Janvier 2006 : Des scientifiques de l’institut de neuroinformatique de l’EPFZ et de l’Université de Zurich, déposent deux demandes d’expérimentation animale auprès de l’autorité cantonale zurichoise, représentée par l’Office vétérinaire cantonal (OVC). Comme l’exige la législation (voir ci-contre), l’OVC soumet les demandes des scientifiques à la commission cantonale sur l’expérimentation animale. Des compléments d’informations sont demandés aux scientifiques par la commission, qui sollicite également 3 expertises indépendantes.

Septembre 2006 : La commission émet, à la majorité des membres, un préavis négatif sur les deux demandes. Elle estime que ces expériences violent la dignité des animaux, que les bénéfices scientifiques attendus sont trop faibles en regard des maux et des douleurs infligés aux animaux.

Octobre 2006 : Passant outre le préavis négatif de la commission, l’OVC délivre les deux autorisations aux scientifiques.

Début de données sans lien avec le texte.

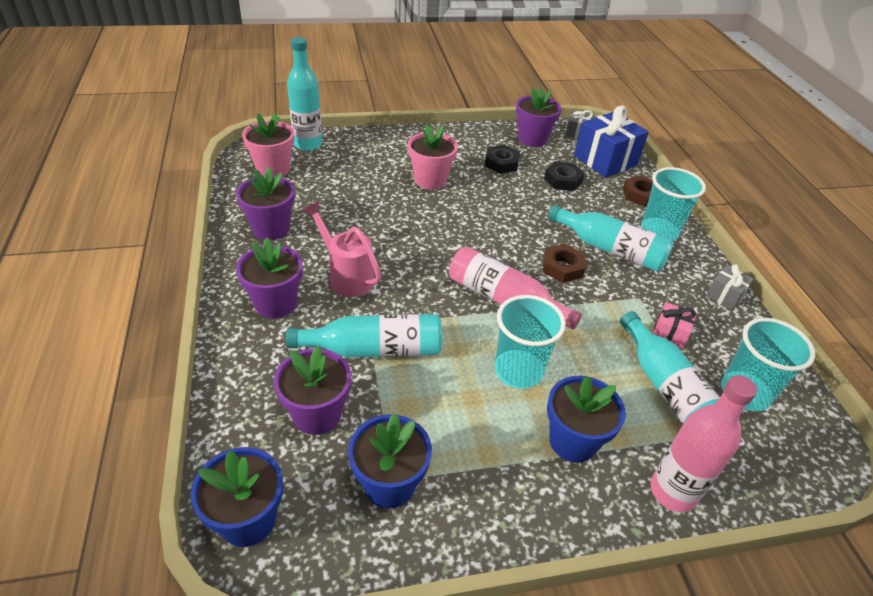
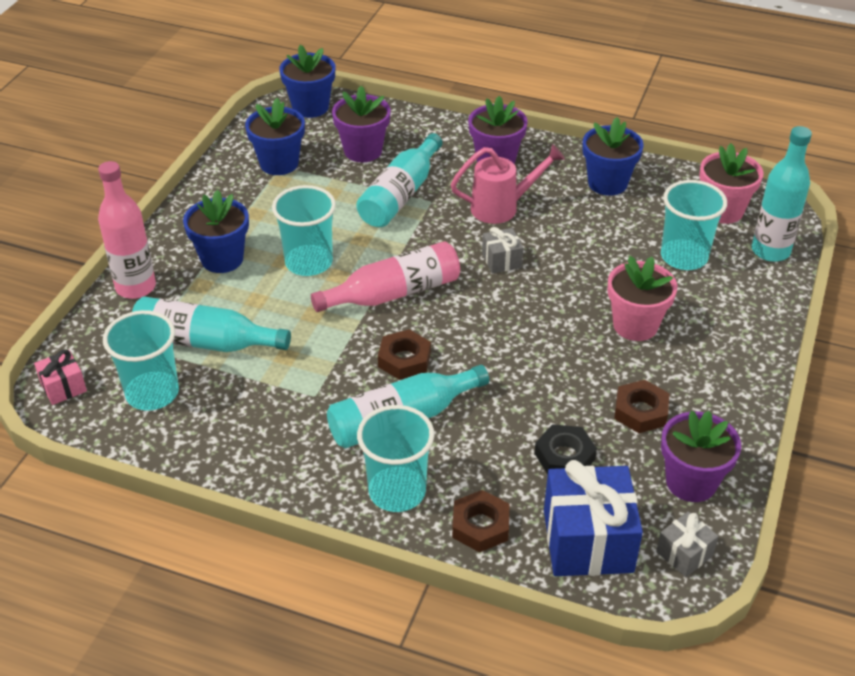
camera: 125 degrees right, 0 degrees up
purple flower pot [236,167,295,240] -> blue flower pot [582,117,644,196]
black nut [485,145,520,174] -> brown nut [614,380,670,433]
pink gift [653,302,697,350] -> pink gift moved to [34,350,87,405]
grey gift [706,264,754,310] -> grey gift moved to [482,227,523,274]
none -> turquoise cup [661,180,727,270]

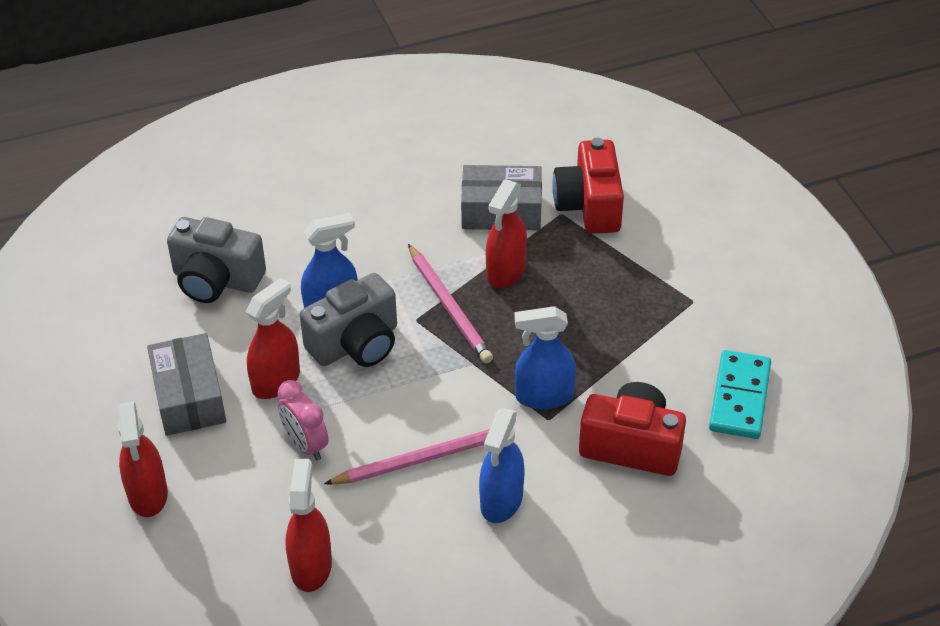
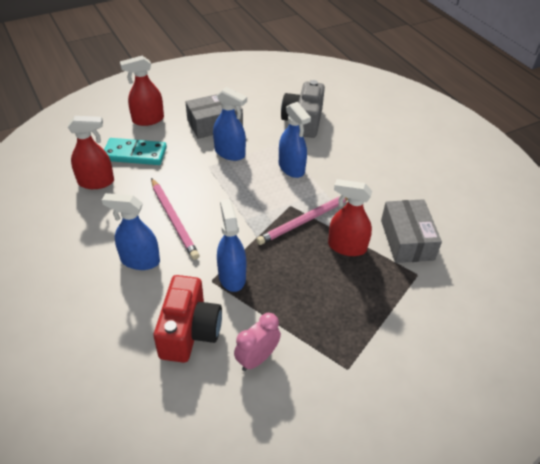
camera: 80 degrees right, 0 degrees up
red spray bottle [246,278,300,399] -> blue spray bottle [213,87,247,161]
pink clock [278,380,329,460] -> pink clock moved to [234,313,281,371]
grey camera [300,273,397,367] -> none
red camera [552,138,624,234] -> none
turquoise domino [709,350,771,439] -> turquoise domino moved to [104,138,167,165]

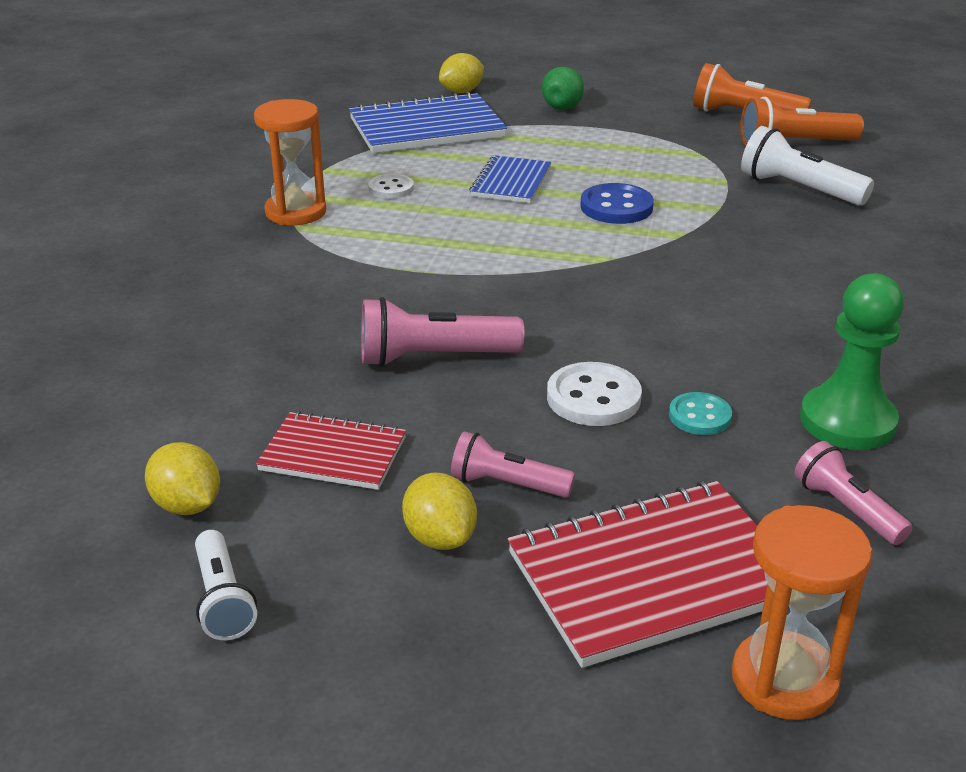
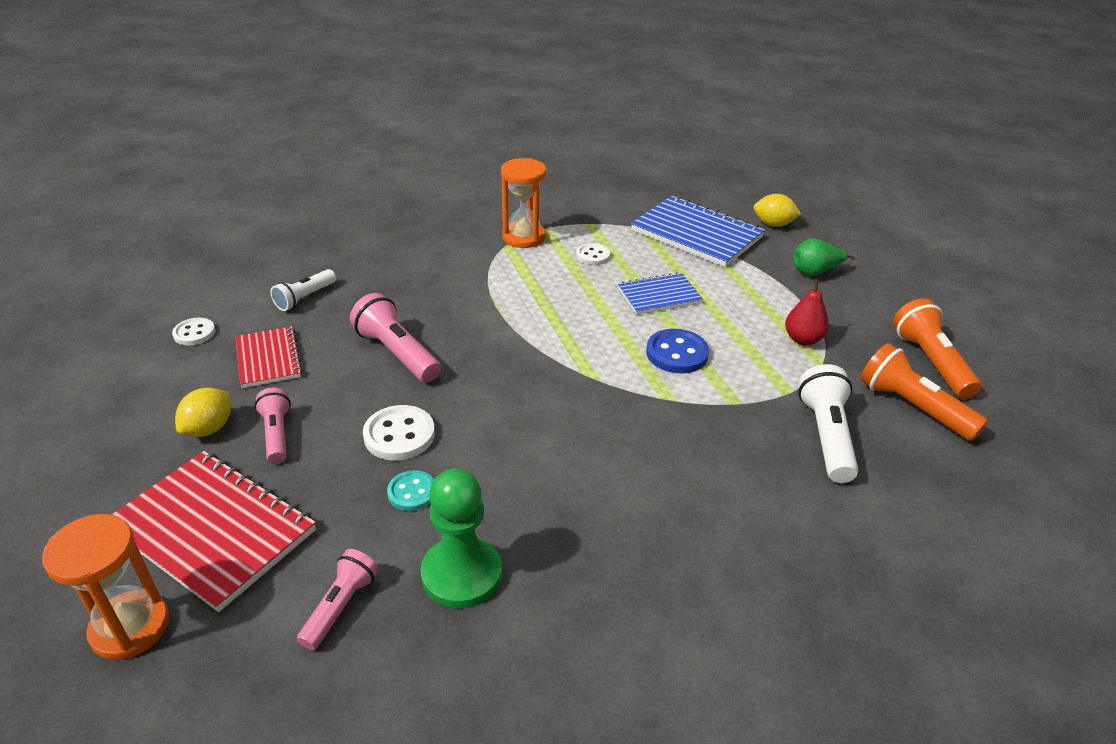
camera: 55 degrees right, 5 degrees up
yellow lemon [145,442,220,515] -> white button [172,318,215,345]
white flashlight [195,530,257,640] -> white flashlight moved to [270,269,336,311]
none -> red pear [785,279,829,345]

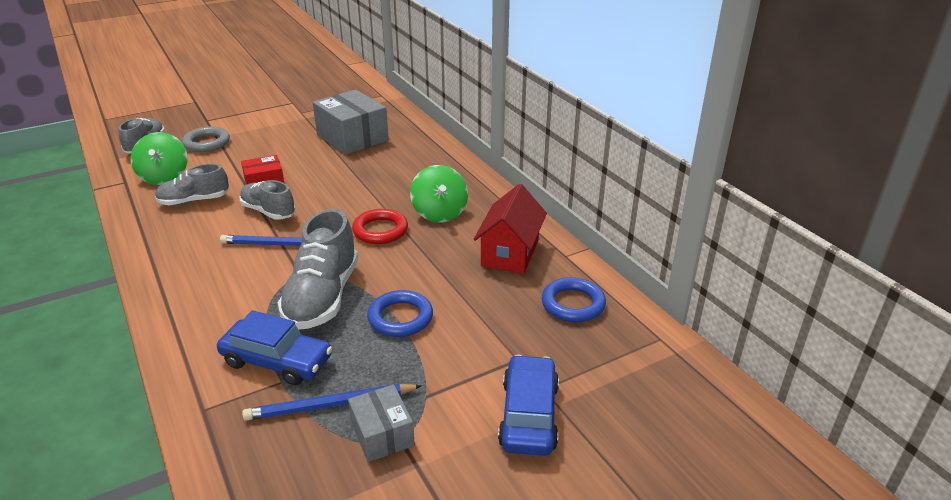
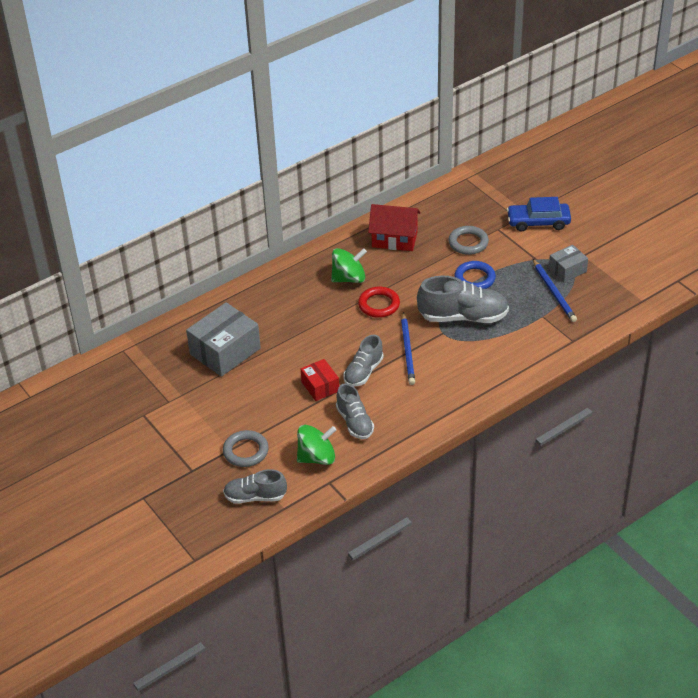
camera: 95 degrees left, 10 degrees up
blue car [217,310,332,385] -> none
blue ring [542,277,606,322] -> none
none -> grey ring [448,226,489,255]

Novembre 2006 : La commission fait appel auprès du Conseil cantonal contre les autorisations délivrées par l’OVC.

Février 2007 : Le Conseil cantonal accepte l’appel de la commission et interdit les deux expériences.

Mars 2007 : Les scientifiques font recours contre cette décision auprès du Tribunal administratif.

Mars 2008 : Après avoir confronté à deux reprises les arguments du Conseil cantonal, de l’OVC, de la commission et des scientifiques, le Tribunal administratif rejette le recours et maintient l’interdiction des expériences. Il précise notamment que l’apport scientifique n’est pas suffisamment démontré.

Juin 2008 : Les scientifiques font recours contra la décision du Tribunal administratif auprès du Tribunal fédéral.

13 octobre 2009 : Le Tribunal fédéral rejette le recours des scientifiques. Le dossier est clos, les expériences définitivement interdites.